* _TEXTE FOURNI_
====

…Et deux, qui font quatre. Le compte y est.
Udaka Nae, une championne du monde inattendue en -57 kg et déjà la quatrième médaille d’or japonaise / Emmanuel Charlot – L’Esprit du Judo
Etonnant contraste. Tandis que mardi les combattants les plus attendus assumaient leur statut, tandis que le judo brillait de ses plus beaux feux, ce mercredi était laborieux à tous points de vue, beaucoup plus pâle sur le plan du spectacle et totalement imprévisible sur celui des résultats, ceci expliquant parfois cela. Les amateurs de jeu de massacre ont été servi : AUCUN des huit médaillés mondiaux 2013 ne s’est retrouvé sur le podium mondial 2014. Les huit médaillés olympiques 2012 non plus d’ailleurs, sauf deux tout de même, le Japonais Nakaya… et la Française Automne Pavia.
Un « strike » de champions
Une vraie partie de bowling. Les leaders mondiaux les plus fiables, les plus stables, comme le Néerlandais Elmont, trois fois médaillé mondial, ont été blackboulé comme des quilles à la vanille. Symbole de ce naufrage collectif, le héros 2013 redevenu tristement ordinaire : le génie Shohei Ono, mal dans ce championnat du monde jusque dans sa coiffure hasardeuse, incapable de passer une attaque, faisant illusion sur deux combats gagnés aux pénalités et finalement balayé comme un 150e mondial par un Coréen inconnu. Autre « invincible » à passer à la trappe, la grande championne 2010 et médaillée olympique 2012, Kaori Matsumoto elle aussi devenue presque ordinaire, balayé et prise en clé par une Américaine (pas n’importe laquelle tout de même) le bras cassé, battue au sol, son terrain favori. Tous et toutes, comme la championne du monde en titre Rafaela Silva, irrésistible en 2013, inexistants ou presque en 2014, battus par des inconnu(e)s, des jeunes, des seconds couteaux à peine identifiés outsiders potentiels. Pour les Français, c’est Ugo Legrand qui a illustré cette tendance du jour. On était habitué à voir notre grand longiligne bien dans son rythme et fort sur les mains passer les tours sur tous les podiums mondiaux ou olympiques depuis 2011. Pourquoi en aurait-il été autrement cette fois ? Mais le Coréen du Nord Hong Kuk Hyon, champion d’Asie 2013, a dissipé cette illusion.

====

* _VOTRE TÂCHE_
Donnez la suite de l'article sur les Mondiaux de judo 2014, à partir de sa dernière phrase. Vous pouvez vous passer de la liste ci-dessous.

* _DONNÉES EXTRAITES_
====

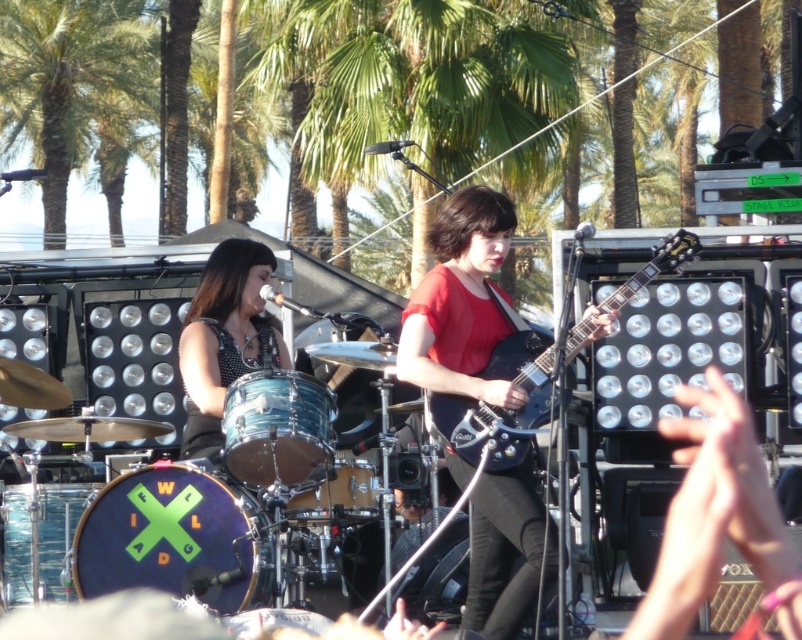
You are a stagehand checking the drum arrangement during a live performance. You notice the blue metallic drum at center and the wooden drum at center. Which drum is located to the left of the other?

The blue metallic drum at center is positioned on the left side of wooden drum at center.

====

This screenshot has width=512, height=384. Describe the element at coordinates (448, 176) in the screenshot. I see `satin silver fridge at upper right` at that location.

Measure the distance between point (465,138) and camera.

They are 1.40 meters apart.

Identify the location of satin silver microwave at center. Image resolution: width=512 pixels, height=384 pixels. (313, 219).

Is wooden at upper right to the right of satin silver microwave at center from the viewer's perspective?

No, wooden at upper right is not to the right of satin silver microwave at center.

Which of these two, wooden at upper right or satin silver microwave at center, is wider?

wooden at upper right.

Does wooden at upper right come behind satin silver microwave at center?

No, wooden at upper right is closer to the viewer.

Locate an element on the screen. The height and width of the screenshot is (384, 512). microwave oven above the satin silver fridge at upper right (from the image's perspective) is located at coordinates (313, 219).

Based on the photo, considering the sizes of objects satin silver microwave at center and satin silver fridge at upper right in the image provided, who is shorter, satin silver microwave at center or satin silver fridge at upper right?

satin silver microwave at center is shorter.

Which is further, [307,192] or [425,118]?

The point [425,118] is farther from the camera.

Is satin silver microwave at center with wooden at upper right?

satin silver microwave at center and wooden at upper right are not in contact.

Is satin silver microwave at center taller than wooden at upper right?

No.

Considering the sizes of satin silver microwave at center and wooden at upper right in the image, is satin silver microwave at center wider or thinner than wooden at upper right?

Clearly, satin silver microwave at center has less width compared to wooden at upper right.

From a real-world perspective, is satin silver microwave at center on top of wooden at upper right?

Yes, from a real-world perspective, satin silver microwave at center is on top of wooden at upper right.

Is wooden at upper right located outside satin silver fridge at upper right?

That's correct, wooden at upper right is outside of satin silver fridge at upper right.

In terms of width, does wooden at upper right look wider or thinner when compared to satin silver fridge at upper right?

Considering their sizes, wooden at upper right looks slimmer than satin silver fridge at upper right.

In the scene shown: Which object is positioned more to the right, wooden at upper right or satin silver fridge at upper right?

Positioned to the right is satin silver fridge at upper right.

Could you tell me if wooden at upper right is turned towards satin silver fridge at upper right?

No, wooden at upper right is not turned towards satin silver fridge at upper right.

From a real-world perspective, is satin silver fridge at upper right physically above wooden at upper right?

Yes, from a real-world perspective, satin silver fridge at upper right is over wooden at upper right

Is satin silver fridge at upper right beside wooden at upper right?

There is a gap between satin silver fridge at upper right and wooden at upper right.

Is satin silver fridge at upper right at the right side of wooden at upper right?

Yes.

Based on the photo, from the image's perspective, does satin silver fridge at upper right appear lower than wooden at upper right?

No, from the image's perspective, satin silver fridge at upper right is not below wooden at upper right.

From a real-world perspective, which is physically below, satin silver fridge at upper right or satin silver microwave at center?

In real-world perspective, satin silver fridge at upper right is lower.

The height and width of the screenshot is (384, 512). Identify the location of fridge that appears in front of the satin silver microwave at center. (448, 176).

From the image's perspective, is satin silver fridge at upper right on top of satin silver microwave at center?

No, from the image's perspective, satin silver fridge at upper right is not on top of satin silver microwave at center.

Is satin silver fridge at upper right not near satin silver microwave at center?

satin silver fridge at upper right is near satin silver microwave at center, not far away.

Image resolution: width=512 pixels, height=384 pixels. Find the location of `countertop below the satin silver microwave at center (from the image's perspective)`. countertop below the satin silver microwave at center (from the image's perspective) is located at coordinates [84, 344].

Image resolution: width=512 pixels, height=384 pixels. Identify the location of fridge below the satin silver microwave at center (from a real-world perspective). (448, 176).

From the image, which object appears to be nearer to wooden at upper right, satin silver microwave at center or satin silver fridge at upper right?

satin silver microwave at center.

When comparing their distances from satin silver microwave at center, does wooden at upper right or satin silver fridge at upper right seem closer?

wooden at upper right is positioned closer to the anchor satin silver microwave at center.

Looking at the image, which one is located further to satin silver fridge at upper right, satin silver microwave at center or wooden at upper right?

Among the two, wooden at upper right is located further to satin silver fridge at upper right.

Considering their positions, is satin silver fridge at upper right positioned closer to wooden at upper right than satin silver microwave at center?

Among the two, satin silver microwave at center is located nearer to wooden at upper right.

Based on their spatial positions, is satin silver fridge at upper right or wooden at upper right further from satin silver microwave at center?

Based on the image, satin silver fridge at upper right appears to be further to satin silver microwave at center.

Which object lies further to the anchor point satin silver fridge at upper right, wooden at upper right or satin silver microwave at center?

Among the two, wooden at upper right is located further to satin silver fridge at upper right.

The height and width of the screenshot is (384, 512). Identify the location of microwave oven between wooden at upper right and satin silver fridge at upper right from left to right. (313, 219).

====

* _RÉPONSE_
Shohei Ono, l’ombre du héros de Rio / Emmanuel Charlot – L’Esprit du Judo
Rio, c’est loin
Ils ont donc échoué. Pourquoi ? Peut-être parce que ce championnat du monde 2014 est celui de trop, à mi parcours entre deux Jeux olympiques, déjà loin de la précédente, et encore très loin de la suivante. Une année « creuse » où, avant 2010, il n’y avait pas d’événement majeur, quand les championnats du monde avaient lieu tous les deux ans, de part et d’autre de l’année olympique. Désormais toujours brûlées au rouge, les générations changent peut-être un peu à l’improviste, sans qu’on s’y attende, poussées hors du podium qu’elles avaient l’habitude d’atteindre par de jeunes lames plus ardentes. Certains résistent, comme le triple champion du monde Ebinuma qui doit rêver de son titre olympique de dans deux ans. Il n’a que 24 ans… Pour d’autres c’est plus difficile, et c’est probablement le cas de notre Ugo Legrand national, pourtant à peine un an de plus. La source de la motivation sera plus claire en commençant à distinguer l’autre rive olympique, mais les mois qui viennent vont être durs à vivre pour lui, avec cet échec à assumer, et avec l’idée qu’il n’a pas pu profiter de la chance offerte : Ono inexistant, et pour une fois sa bête noire néerlandaise, Dex Elmont, écarté de son chemin vers l’or.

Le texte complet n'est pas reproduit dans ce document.